Para quem acompanha a vida política do Brasil, vendo que sobrevivem homens públicos cordiais como os ex-presidentes Michel Temer, José Sarney, Fernando Henrique e muitos governadores, chega a ser chocante o tratamento descortês e frio que o ex-presidente Bolsonaro dedica a aliados preciosos na eleição e na campanha da reeleição.

Além dos governadores Romeu Zema, Ratinho Junior é Ronaldo Caiado, o senador Esperidião Amim também é alvo da brutal desconsideração daquele que se pretende ser o líder das forças do centro e centro-direita. Bolsonaro decidiu sem consultar ninguém indicar o próprio filho para candidato à sucessão, sem ter dado uma palavra de explicação aos demais postulantes à candidatura do segmento. Tarcísio de Freitas, candidato natural e mais viável, soube da decisão pela imprensa e teve de engolir o tratamento dado como se ele fosse um subalterno. Já o senador Esperidião Amim, respeitado político de longa vida pública e aliado da primeira hora, foi jogado ao mar em favor de um filho de Bolsonaro que fez carreira medíocre na política carioca, que entrou afastando a mãe, então vereadora que não se reelegeu, impondo sua candidatura ao Senado por Santa Catarina, unidade da federação com povo entre os mais politizados e empreendedores do país.

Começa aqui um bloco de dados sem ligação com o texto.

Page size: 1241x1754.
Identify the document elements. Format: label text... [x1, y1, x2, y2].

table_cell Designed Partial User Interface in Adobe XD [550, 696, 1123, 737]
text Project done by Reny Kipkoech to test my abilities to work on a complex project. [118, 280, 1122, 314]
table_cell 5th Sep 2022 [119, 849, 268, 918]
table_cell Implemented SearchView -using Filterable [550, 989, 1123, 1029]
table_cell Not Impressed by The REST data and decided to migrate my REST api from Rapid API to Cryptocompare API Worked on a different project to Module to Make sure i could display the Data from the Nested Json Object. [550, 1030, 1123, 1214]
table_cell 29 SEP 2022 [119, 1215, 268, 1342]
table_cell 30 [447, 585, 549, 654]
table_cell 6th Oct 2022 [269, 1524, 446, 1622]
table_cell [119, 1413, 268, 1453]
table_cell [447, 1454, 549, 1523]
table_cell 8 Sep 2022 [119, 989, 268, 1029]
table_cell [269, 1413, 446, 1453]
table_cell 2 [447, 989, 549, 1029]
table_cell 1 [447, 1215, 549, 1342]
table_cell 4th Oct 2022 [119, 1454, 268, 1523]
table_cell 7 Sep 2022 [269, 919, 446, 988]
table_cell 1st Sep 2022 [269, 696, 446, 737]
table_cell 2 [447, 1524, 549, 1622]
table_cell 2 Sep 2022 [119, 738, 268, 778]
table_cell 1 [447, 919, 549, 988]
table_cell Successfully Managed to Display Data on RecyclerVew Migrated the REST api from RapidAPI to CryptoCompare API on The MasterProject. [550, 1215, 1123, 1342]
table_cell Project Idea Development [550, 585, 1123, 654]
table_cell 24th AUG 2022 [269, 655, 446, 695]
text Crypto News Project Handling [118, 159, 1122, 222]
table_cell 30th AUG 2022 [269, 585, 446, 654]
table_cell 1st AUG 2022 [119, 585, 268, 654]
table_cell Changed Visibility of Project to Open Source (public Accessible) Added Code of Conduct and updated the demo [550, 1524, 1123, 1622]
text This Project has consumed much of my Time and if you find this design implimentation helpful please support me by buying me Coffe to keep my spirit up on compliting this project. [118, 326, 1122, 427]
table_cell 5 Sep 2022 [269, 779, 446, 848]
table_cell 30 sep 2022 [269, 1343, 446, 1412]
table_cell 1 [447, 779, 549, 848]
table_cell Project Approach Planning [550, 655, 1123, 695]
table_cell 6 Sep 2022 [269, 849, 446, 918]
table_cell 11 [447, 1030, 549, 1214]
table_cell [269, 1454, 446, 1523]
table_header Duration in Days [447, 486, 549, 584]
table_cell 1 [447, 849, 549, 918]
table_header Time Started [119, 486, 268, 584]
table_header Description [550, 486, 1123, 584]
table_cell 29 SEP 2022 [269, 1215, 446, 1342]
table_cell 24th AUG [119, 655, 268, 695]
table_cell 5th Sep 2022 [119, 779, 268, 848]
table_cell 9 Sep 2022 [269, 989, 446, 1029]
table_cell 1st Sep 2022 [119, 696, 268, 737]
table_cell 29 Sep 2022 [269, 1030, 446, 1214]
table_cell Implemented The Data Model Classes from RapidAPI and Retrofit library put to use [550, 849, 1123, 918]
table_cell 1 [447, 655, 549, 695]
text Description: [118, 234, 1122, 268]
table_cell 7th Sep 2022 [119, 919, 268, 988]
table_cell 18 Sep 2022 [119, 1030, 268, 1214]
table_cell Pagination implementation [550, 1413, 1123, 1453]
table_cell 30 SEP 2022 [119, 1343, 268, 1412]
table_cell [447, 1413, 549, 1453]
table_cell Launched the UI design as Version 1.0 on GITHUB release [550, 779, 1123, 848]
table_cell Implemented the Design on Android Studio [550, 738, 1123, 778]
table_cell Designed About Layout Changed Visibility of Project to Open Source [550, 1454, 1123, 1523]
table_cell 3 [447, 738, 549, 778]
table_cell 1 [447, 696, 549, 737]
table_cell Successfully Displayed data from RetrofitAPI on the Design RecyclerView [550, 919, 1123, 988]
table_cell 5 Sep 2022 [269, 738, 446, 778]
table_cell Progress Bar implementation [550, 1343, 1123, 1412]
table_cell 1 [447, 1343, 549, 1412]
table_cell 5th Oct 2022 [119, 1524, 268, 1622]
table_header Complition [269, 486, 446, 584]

Ao longo do processo que o levou à condenação e à prisão, Bolsonaro foi incapaz de assumir responsabilidades e isentar os ilustres oficiais que atenderam a seus chamados para reuniões estranhas no Alvorada. E nem em relação ao General Augusto Heleno, que nunca participou de nada após o resultado eleitoral.

Na montagem da chapa majoritária em São Paulo, não seria surpresa que o atual governador acabasse por desistir até da reeleição. O filho candidato vai querer mandar na escolha do vice e da chapa ao Senado, desmoralizando o governador, que parece homem de bem, sem vaidades e aspirações. O mesmo deve ocorrer em outros estados. O presidente Lula e seus companheiros assistem com prazer estas manifestações de um líder popular cujo projeto se limita a ser familiar. Um filho candidato a presidente, um a senador, outro a federal, o quarto que vive fora e proclama que será o futuro chanceler, e um irmão que surgiu candidato a deputado federal, além da mulher, que parece ser uma ilha de bom senso no grupo familiar.
O Canal Livre da Band que reuniu Caiado, Ratinho e Eduardo Leite foi um show de categoria, conhecimento do Brasil. Não é possível que o centro e a direita prefiram candidato cujo projeto é anistiar o pai.
Muita água vai correr debaixo da ponte até o dia da eleição. É capaz de surgir um raio de bom senso nas forças vivas da nação que afaste esta liderança que não sabe agregar e conciliar, que gosta de mandar e desconsiderar. O país anda pobre de quadros, mas a sociedade busca um resgate de valores de boas práticas na vida pública. A eleição deste ano será, talvez, a definidora do nosso futuro.